    Tasks: 297 total,   1 running, 296 sleeping,   0 stopped,   0 zombie
    Cpu(s):  0.0%us,  0.0%sy,  0.0%ni,100.0%id,  0.0%wa,  0.0%hi,  0.0%si,  0.0%st
    Mem:  15888480k total,  9460408k used,  6428072k free,   258280k buffers
    Swap:  4194296k total,        0k used,  4194296k free,  8497424k cached
    

    I found this article from Linux Journal which is about allocating memory in the kernel. The article is dated but does seem to pertain to 2.6 (some comments about the author at the head). The article mentions that the kernel is limited to about 1gb of memory (though it's not entirely clear from the text if that 1gb each for physical and virtual or total). I'm wondering if this is an accurate statement for 2.6.32. Ultimately, I'm wondering if these systems are hitting this limit.

    Though this isn't really an answer to my problem, I'm wondering about the veracity of the claim for 2.6.32. So then, what is the actual limit of memory for the kernel? This may need to be a consideration for troubleshooting. Any other suggestions are welcome. What makes this so baffling is that these systems are identical to many others which do not show this same problem.

  • Andrew Falanga
    Andrew Falanga over 9 years
    Thanks. This writeup is great. I have run into the 2/2 split commonly used in Windows. At that time, I learned that Linux used a 3/1 split. I wished I'd thought of that when reading the article, I think I would have connected the dots. So ... this sounds like I'll have to keep this in mind. It's probably not far out of reach to think these systems are hitting the limits considering the nature of the tests. The big question is, why aren't the other systems also experiencing this. Thanks again.
  • Warren Young
    Warren Young over 9 years
    @AndrewFalanga: Actually, modern Windows uses a fuzzy 3/1 split, too.
  • dmckee --- ex-moderator kitten
    dmckee --- ex-moderator kitten over 9 years
    Some of us were able to combine the memory from three different machines inherited from the SSC to get a 12 MB server. So much memory we could do anything we wanted...
  • user
    user over 9 years
    "Yes, I know about the x86 segmented memory model. Now that 32-bit OSes are finally taking over, I hope we can start forgetting that nasty hack."

Brief » In the forum thread about kernel memory limits, which kernel version does the poster ask the roughly 1gb limit claim about?

Excerpted records »

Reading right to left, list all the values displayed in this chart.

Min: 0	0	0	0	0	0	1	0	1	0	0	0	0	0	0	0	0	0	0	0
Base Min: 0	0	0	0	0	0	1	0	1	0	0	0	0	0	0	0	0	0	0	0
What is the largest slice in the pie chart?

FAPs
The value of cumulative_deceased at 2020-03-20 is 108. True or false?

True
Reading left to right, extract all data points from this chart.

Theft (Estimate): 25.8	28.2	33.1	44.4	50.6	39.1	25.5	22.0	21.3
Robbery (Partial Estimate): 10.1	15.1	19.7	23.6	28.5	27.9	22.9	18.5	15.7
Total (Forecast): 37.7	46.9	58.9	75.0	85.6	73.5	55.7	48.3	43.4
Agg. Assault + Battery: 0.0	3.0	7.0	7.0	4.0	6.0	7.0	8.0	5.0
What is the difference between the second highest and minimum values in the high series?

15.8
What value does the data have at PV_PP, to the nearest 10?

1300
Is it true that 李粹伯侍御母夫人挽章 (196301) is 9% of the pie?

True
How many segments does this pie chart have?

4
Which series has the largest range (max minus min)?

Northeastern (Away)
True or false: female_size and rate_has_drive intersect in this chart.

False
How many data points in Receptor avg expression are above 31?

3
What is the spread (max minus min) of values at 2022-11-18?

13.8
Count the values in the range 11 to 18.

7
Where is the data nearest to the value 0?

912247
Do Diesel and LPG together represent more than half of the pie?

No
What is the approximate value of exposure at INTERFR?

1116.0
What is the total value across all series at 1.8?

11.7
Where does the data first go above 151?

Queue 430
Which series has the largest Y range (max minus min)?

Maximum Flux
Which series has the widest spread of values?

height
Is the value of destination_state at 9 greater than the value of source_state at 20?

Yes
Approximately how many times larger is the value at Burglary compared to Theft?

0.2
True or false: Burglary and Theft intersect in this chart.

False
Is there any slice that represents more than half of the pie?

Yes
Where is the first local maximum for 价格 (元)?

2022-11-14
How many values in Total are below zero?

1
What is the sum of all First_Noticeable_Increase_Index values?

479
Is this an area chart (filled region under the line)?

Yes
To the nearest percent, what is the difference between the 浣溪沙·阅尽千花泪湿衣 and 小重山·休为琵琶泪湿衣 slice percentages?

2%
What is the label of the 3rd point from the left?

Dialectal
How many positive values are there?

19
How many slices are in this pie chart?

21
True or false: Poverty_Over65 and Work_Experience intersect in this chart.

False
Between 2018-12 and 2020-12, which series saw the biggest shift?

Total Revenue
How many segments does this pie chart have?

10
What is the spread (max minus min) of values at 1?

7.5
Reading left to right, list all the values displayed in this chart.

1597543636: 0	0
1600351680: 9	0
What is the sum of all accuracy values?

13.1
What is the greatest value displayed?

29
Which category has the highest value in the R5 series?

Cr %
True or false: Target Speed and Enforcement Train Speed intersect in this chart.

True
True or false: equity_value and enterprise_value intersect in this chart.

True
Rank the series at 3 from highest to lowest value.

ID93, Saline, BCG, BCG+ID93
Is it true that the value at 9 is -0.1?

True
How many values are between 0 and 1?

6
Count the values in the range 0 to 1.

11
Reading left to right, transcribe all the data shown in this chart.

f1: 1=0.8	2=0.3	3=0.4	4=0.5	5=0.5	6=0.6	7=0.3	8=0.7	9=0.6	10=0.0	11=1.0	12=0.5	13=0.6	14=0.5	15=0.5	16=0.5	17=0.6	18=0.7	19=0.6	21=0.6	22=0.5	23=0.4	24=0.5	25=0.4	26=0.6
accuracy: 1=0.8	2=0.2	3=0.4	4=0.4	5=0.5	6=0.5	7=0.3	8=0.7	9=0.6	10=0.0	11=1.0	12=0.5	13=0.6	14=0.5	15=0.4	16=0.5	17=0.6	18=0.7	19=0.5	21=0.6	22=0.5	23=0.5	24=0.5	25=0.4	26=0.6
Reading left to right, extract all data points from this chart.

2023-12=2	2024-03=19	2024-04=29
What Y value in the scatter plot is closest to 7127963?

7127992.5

Answer for the task » Version 2.6.32.